- [PASSAGE TO READ]
·····

To display the data and the diffusion model fits, we computed the average over participants for quantile RTs (see Figure 3A) and for the proportion of “large” and “small” responses as a function of the numerosity categories. We also averaged the parameter estimates over participants and computed the corresponding model predictions; we then generated the quantile probability functions. To display the quality of fit of the model to the data, Figure 3B shows the observed and predicted quantile RTs (vertical) and the proportion of “large” and “small” responses (horizontal), as a function of the number of asterisks (numerosity categories) presented. These graphs contain information about all of the data and model predictions of the experiment: the probabilities of correct and error responses and the shapes of the RT distributions for both correct and error responses. As Figure 3B shows, the probability of a “large” response varied from near 1 for stimuli with large numbers of asterisks to near 0 for stimuli with small numbers of asterisks (cf. Figure 1). Median RT increased for the more difficult stimuli (numbers of asterisks close to 50), with most of the slowing coming from the skewing of the RT distributions, because the .9 quantile RTs increased much more than did the .1 quantile RTs.

Figure 3.

Figure 3

Response time (RT) quantiles and response proportions. Panel A shows an RT distribution histogram (the circles joined by lines), with the quantile RTs identified on the abscissa and as rectangles with .2 area between the .1, .3, .5 (median), .7, and .9 quantiles and .095 area between extremes, the .005 and .1 quantiles and the .9 and .995 quantiles (we use .005 and .995 for illustration as being a little less variable than the maximum and minimum). Panel A shows that the six rectangles between and outside the five quantiles approximate the density function rather well. Panel B shows quantile probability functions for “large” and “small” responses for the three sessions in the experimental group (Session 1 baseline, Session 2 sleep-deprived, and Session 3 recovery) and in the control group. The quantile RTs in each vertical line of Xs from the bottom to the top are the .1, .3, .5 (median), .7, and .9 quantiles, respectively. The Xs represent the data, and the os joined with lines represent the predicted quantile RTs from the diffusion model. The eight columns of Xs in each graph are for eight different stimulus categories—namely, 31–35, 36–40, 41–45, 46–50, 51–55, 56–60, 61–65, and 66–70 asterisks for “large” responses; for “small” responses, the columns of Xs are for the same eight stimulus categories, but in the opposite order. The horizontal position of the columns of Xs indicates the response proportion for that category. Note that extreme error quantiles could not be computed for some of the numerosity categories because there were too few errors for some participants, so only the median RT value is plotted.

·····

- [DIRECTIVE 1]
According to the passage on response times and the diffusion model, what accounted for most of the slowing in median RT for the more difficult stimuli?
- [DIRECTIVE 2]
Continue the passage on response times and the diffusion model fits, starting after its final sentence.

- [INFORMATION SHOWN]
·····

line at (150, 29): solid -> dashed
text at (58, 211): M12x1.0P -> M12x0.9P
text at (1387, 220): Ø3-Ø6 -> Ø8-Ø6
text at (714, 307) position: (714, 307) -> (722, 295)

·····

- [WRITTEN RESPONSE 1]
The skewing of the RT distributions, because the .9 quantile RTs increased much more than the .1 quantile RTs.

- [WRITTEN RESPONSE 2]
Parameter Estimates

The average model parameter estimates are shown in Table 1 and plotted in Figure 4, as a function of session and experimental versus control groups. For the sleep-deprivation session, relative to the baseline and recovery sessions and to the control group, boundary separation increased, drift rates decreased, variability in starting point and nondecision components increased, and the proportion of contaminants increased.

Table 1.

Parameter Values Averaged over Participants

Session a Ter η sz v1 v2 v3 v4 po st vc z χ2
Experimental Group
 Baseline .151 .428 .171 .066 .546 .416 .271 .093 .003 .138 .007 .075 101
 Sleep-deprived .189 .401 .216 .130 .403 .318 .198 .083 .101 .165 .011 .089 163
 Recovery .151 .420 .209 .083 .615 .491 .308 .110 .001 .113 .005 .076 101
Control Group
 Baseline .152 .428 .179 .069 .558 .452 .300 .097 .007 .139 .004 .073 88
 Control .136 .426 .165 .061 .549 .453 .294 .099 .012 .127 .005 .064 79
 Recovery .132 .412 .156 .061 .579 .456 .311 .100 .014 .119 −.002 .064 81

Note—a, upper boundary of accumulation of information over time; Ter, mean of the distribution of times taken up by the nondecision component, in seconds. η, sz, and st represent across-trial variability in drift rate, in starting point, and in the nondecision component, respectively. v1, v2, v3, and v4 represent the four distinct drift-rate parameters for the eight numerosity categories (see the text for details). po, proportion of contaminants; vc, drift criterion; z, starting point of accumulation of information over time. χ2 represents the goodness-of-fit index with critical value 102 for 76 degrees of freedom. For a total of k numerosity categories and a model with m parameters, the degrees of freedom are k(12 − 1) − m, where 12 comes from the number of bins between and outside the response time quantiles for correct and error responses for a single category (minus 1, because the total probability mass must be 1). There were k = 8 numerosity categories in the experiment and m = 12 parameters in the model, so df = 88 − 12 = 76.

Figure 4.

Figure 4

Plots of the diffusion model parameters averaged over participants for the three sessions in the experimental (sleep-deprived) group (1) and the control group (2). Sleep deprivation in Session 2 produced significant effects of boundary separation, the proportion of contaminants, the three drift rates, starting point variability across trials, and nondecision variability across trials. The effects on the nondecision component and variability in drift rate across trials were not significant.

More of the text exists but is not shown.